The Maricopa City Council worked all day Friday to review the operating budgets for city departments and their specific requests for the upcoming fiscal year.

With the estimates from the Financial Services Department, the council went into the day with a projected operating deficit of $279,000. This number, however, is without finalized state revenue and included most of the departments’ separate requests for new personnel and operating expenses. The tentative budget adoption is set for May 17. After public hearings, the city council would then have until June 14 for final adoption.

New city manager Brenda Fischer presented her initial review of the city’s current personnel and department alignments.

“I’ve compared Maricopa to other cities with similar demographics, and we appear to be top heavy,” Fischer told council members. It was her opinion that two assistant city managers didn’t effectively suit the needs of the city. She suggested moving Patrick Melvin back to the position of police chief. Current chief of police, Kirk Fitch, would then become assistant chief. This would allow for a new administrative position strictly to support the mayor and council members. Council was receptive to the both the idea and the proposed changes in structure. 

“We are built out to what we were going to be, but we are not there,” said Fischer. All her proposed changes would be budget neutral, and she couldn’t make any true recommendations on potential personnel cuts or new employees.  It was noted and respected by the council that it was Fischer’s first week and that she was still in a review process with all the department heads. The council did not want to scrutinize each personnel request until Fischer had given her recommendations, which she believes she can provide before May 17.

To address the deficit, major cost savings could come from the employees’ health benefits package. Currently the city pays 100 percent of the benefits, but, potentially, it is looking to have employees make equal contributions, with complete acknowledgment that it cannot maintain the current system.  Karen Schaefer, director of human resources, has been courting different proposals from various insurance carriers. United Health Care is the city’s leading candidate to have “more bang for the buck.”

Even though the budget retreat was only to review the city’s operations costs, the transportation department included in its presentation costs for a Maricopa Municipal Airport. Representatives from the Arizona Department of Transportation attended and informed the council that, “Maricopa was number one on ADOT’s list for a new airport, with Superior being the second choice.”

For ADOT Kenneth Potts, airport planning and grants manager, and Holly Hawkins, state airport engineer, talked about the potentials in grant money, the preferences for the area, the timetable in which the process moved and the initial requirements from the city.
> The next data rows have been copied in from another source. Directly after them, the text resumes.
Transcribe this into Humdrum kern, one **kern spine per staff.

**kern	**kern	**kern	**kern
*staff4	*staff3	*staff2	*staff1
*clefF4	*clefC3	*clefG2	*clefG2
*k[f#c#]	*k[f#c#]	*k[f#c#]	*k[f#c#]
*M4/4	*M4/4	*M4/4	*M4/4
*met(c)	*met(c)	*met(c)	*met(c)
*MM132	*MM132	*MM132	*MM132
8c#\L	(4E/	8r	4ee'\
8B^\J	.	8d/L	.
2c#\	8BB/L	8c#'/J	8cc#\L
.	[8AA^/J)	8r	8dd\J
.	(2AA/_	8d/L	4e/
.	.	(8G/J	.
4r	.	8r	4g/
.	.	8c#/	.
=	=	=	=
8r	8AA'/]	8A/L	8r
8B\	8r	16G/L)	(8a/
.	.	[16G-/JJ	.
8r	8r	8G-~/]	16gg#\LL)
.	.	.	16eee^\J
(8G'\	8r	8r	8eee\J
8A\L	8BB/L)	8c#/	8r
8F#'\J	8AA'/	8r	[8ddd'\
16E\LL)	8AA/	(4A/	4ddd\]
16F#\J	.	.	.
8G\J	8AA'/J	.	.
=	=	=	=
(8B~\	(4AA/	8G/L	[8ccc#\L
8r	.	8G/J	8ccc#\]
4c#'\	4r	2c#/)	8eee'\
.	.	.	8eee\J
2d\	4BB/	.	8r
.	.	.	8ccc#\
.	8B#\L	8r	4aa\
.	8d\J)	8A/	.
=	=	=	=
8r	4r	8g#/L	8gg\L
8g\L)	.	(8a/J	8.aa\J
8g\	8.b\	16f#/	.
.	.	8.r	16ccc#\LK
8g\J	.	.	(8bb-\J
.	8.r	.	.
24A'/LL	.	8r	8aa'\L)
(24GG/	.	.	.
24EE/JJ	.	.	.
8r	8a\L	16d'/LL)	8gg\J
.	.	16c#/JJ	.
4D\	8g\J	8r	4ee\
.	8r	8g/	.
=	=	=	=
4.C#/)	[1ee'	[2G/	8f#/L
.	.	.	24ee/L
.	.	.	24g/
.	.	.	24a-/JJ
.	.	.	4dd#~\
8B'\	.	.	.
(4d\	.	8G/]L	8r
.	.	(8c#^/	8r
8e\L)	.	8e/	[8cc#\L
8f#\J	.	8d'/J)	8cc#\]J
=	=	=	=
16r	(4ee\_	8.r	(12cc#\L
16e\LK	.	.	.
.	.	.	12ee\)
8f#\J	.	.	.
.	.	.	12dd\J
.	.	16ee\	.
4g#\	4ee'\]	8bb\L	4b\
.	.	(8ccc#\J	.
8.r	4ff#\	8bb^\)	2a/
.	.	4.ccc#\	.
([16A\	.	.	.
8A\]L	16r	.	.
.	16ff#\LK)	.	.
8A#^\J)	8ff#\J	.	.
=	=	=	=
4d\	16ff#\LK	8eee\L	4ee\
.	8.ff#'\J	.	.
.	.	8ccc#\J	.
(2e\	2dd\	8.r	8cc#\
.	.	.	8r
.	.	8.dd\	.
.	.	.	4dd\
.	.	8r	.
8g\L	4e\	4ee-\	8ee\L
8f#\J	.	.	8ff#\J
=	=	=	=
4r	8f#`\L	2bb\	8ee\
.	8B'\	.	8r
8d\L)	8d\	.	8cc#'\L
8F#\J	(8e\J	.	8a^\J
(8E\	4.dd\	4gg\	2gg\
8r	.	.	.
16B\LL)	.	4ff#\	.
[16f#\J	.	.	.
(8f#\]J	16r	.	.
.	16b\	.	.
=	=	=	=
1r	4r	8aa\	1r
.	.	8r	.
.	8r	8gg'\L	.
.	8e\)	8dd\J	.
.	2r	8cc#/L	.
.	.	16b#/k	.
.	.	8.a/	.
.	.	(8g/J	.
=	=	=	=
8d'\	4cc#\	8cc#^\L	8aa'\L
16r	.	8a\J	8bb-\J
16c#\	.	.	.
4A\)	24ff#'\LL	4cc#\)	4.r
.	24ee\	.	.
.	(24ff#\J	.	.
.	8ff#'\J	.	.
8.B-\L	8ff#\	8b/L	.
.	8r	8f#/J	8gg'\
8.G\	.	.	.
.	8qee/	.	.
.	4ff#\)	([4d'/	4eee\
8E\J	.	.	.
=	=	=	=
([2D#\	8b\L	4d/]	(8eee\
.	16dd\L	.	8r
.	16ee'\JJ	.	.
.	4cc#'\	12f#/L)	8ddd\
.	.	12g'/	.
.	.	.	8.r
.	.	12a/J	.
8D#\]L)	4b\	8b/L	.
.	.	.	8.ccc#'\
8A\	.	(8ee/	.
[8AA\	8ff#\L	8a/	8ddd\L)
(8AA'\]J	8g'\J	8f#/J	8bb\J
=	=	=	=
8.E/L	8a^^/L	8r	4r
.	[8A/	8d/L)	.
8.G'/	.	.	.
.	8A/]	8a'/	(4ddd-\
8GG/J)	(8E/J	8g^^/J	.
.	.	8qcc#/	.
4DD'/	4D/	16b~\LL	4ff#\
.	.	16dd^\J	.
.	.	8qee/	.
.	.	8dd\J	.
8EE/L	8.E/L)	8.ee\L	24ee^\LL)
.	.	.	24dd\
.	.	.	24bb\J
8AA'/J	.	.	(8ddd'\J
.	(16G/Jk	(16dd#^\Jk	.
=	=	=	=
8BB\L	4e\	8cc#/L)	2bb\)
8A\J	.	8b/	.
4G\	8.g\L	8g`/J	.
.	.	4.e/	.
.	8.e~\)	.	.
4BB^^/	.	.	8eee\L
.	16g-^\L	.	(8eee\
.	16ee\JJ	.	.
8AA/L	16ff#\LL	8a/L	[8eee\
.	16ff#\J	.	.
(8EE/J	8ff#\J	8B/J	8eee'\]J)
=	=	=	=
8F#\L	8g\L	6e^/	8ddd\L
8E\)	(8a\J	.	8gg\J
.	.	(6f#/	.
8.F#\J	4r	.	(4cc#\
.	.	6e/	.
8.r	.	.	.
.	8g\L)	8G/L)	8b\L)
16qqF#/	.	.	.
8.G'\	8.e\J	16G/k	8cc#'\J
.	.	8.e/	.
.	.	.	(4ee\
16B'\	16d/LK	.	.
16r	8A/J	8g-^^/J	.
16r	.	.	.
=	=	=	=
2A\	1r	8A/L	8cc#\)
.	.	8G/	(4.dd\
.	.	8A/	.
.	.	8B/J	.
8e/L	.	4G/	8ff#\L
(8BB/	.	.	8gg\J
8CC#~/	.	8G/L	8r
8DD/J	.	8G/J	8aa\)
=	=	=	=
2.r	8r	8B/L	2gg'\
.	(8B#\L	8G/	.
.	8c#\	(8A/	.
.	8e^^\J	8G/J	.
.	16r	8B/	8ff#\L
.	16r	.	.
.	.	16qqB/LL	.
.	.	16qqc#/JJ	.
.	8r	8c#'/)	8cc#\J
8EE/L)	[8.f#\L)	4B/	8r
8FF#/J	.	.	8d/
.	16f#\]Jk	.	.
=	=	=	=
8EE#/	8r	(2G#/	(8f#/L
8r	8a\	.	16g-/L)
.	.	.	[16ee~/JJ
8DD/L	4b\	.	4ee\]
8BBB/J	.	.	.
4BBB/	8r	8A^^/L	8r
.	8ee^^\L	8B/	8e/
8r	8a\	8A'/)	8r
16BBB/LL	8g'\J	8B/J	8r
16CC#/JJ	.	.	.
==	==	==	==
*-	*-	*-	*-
Property would have to be purchased by the city and then approved by ADOT.

The presence of ADOT representatives upset council members Carl Diedrich, Alan Marchione and Marvin Brown, who did not see the relevance of discussing a potential airport or the required city funding for infrastructure. Mayor Anthony Smith looked at it from a long term economic perspective, saying, “It could create base jobs.” 

Since the bulk of the costs would have to come from the capital investments program, there would be only an administrative cost to maintain the project as ADOT’s top choice. In summarizing the discussion, Vice Mayor Edward Farrell told ADOT representatives, “It looks like Superior will be the new number one.”

The council also reviewed its membership in an organization called CAREDF, Central Arizona Regional Economic Development Foundation. As part of the city’s economic development marketing strategies and budget, the membership to the organization costs the city a little over $60,000. However, the effectiveness of CAREDF was challenged as CEO Barry Albrecht was asked about bringing businesses or even leads for potential businesses to the city. He answered that CAREDF had produced “no leads for Maricopa.”

Diedrich noted that Dennis Jenkins, president of Central Arizona College, sits on CAREDF’s board of directors. Diedrich brought up the previous struggles between the college and the city, and questioned Albrecht on CAREDF’s role in the process, since Albrecht claimed the organization helped market and establish business relationships for the city. However, Albrecht said the organization had not been involved in the CAC deal.    

“Either we are not utilizing your services right, or we are getting nothing at all,” said Marchione.

Membership to CAREDF also came into question as it appeared that similar services are already provided by MEDA, Maricopa Economic Development Alliance. Smith asked Albrecht to come back to council with a more defined role, inferring a clarification was needed as to what the organization could do for the city. Council also asked for Albrecht to consider re-negotiating the membership cost.

At a little over $70,000, the city clerk’s office suggested an all-mail ballot election. City Clerk Vanessa Bueras cited previous low turnouts for city elections, including an estimated 11 percent voter turnout in the last election. Bueras had discussed the idea with other cities that utilize such a system and estimated the city could increase its turnout by “40 percent or more.” Some cities had an 80 percent return. Council was receptive to this proposal. 

In their proposed budgets most city departments included at least one new employee and used rising gasoline prices as part of increased operating costs. Department heads were conscious of the economic realities, staying close to their current budgets while also trying to improve on their abilities to service the community.